When I read the Jimi Hendrix biography I realised that his success was largely due to the people he met. When Jimi was young he would take his guitar to concerts and literally go back stage to pick the brain of the guitarist. Some probably even thought he was a little mad I am sure but Jimi knew that the way to become the best was to learn from as many guitar players as possible. Hendrix then went on to play with everyone and anyone of the day but his break came when Rolling Stone's guitarist Keith Richard's girlfriend at the time saw him play. She then introduced Jimi to Chas Chandler who took Jimi to London and introduced him to Eric Clapton amongst others.

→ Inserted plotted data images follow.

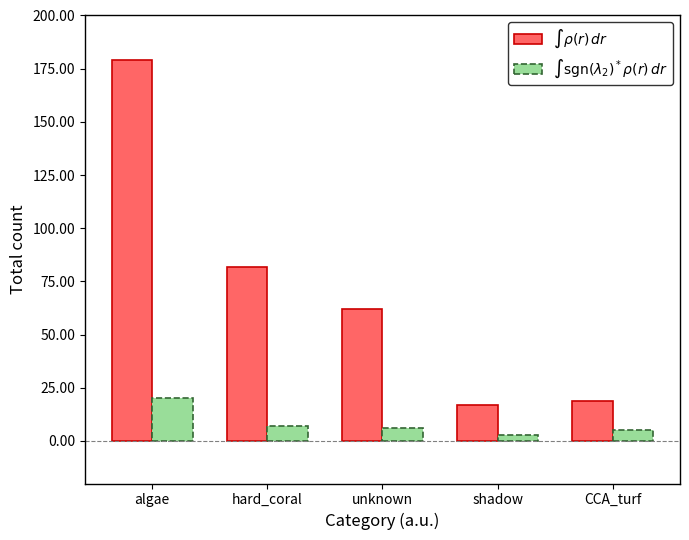

What position from the left is hard_coral?

2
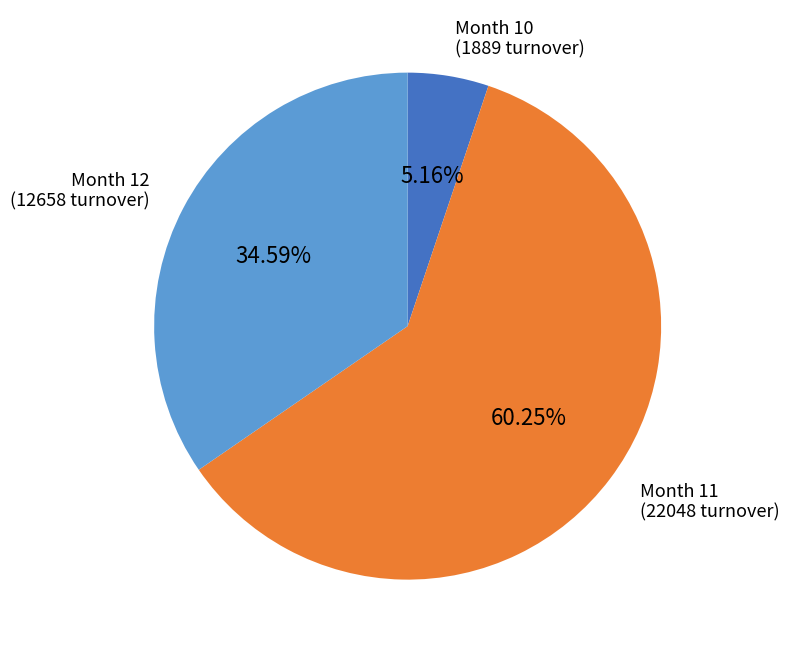

Which category has the smallest portion of the pie?

Month 10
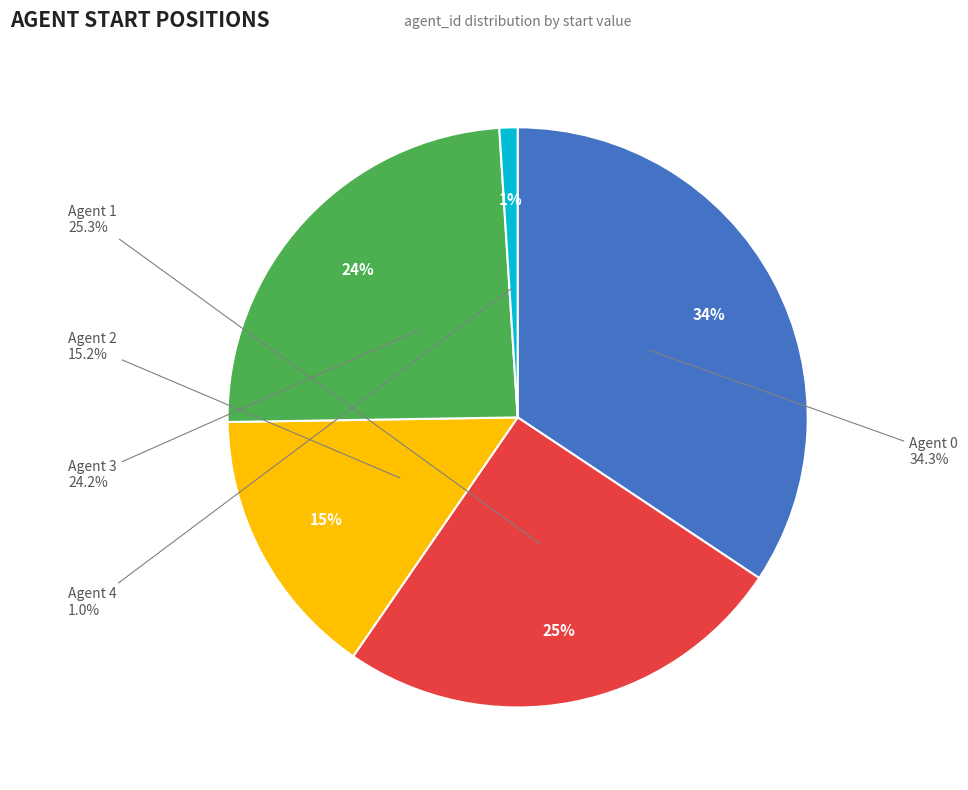

What is the change in value from 2 to 4?

-14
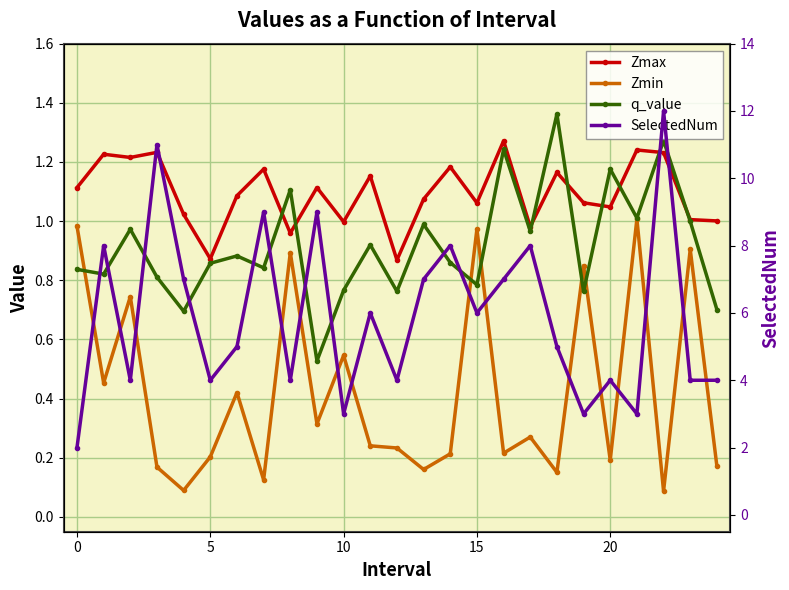

Reading left to right, what are all the values shown in this chart?

Zmax: 1.1	1.2	1.2	1.2	1.0	0.9	1.1	1.2	1.0	1.1	1.0	1.2	0.9	1.1	1.2	1.1	1.3	1.0	1.2	1.1	1.0	1.2	1.2	1.0	1.0
Zmin: 1.0	0.5	0.7	0.2	0.1	0.2	0.4	0.1	0.9	0.3	0.5	0.2	0.2	0.2	0.2	1.0	0.2	0.3	0.2	0.8	0.2	1.0	0.1	0.9	0.2
q_value: 0.8	0.8	1.0	0.8	0.7	0.9	0.9	0.8	1.1	0.5	0.8	0.9	0.8	1.0	0.9	0.8	1.2	1.0	1.4	0.8	1.2	1.0	1.3	1.0	0.7
SelectedNum: 2.0	8.0	4.0	11.0	7.0	4.0	5.0	9.0	4.0	9.0	3.0	6.0	4.0	7.0	8.0	6.0	7.0	8.0	5.0	3.0	4.0	3.0	12.0	4.0	4.0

While Jimi was already a very accomplished player mixing with the top players of the day would have certainly helped to improve his playing.
How times have changed.
Today we have the Internet and access to an amazing amount of information and resources which I am sure the average teenager would now take for granted. When Jimi was a teen, apart from touring guitar players AM radio (with poor sound quality in mono) was really the only way Jimi could tune in to the latest guitarists of the day. TV for someone like Jimi was probably not an option because they were simply too expensive. Despite all this Jimi used the power of networking to improve. He somehow knew the key to his success was going to be the result of connecting with other guitar players and preferably ones who could teach him something.
Survival in groups
We are influenced by our environment whether we like it or not. As the saying goes "No man (person) is an island". If you want to be a great guitarists then you need to connect with people who are going to influence you in a positive way. I doubt that Hendrix would have became half the guitarist he did had he just hung around his local neighbourhood in Seattle. Jimi knew he had to go where the guitar players were and that usually meant touring artists and eventually touring himself. The term 'Keeping up with the Jones' is not some out of date throw away from a past era. It is as relevant today as ever. It has been shown that most people will earn pretty much the same money as their friends, have similar levels of fitness and even watch similar TV shows. We are tracking the every move of people around us whether it be conscious or unconscious. It's human nature to follow the group and is the result of evolution. Stay with the group and you are more likely the survive an attack from a predator.
Learning from Jimi
Jimi knew that he needed to connect with other musicians to improve and this strategy will also help you. This doesn't mean you only seek out friends who play music and exclude non-musical friends but you want to make sure there is at least one or two people in your life who share your passion for guitar. They don't even have to be guitarists. Just someone who will go to concerts with you and perhaps appreciates the guitar players you listen to. If you don't have someone like this in your life I suggest you start looking. The best place to start is with a guitar teacher because they can connect you with other students as well as introducing you to the places to go and guitar players to check out. Concerts are also a great way to surround yourself with people who share your passion. I think almost every concert I have ever been to in someway has inspired me and I inevitably end up talking to someone I have never met about the music we like. I am certainly not suggesting putting ads for guitar friends on bulletin boards but what I am saying is you should go where people who share your passion go and you will naturally connect with those people who share your passion.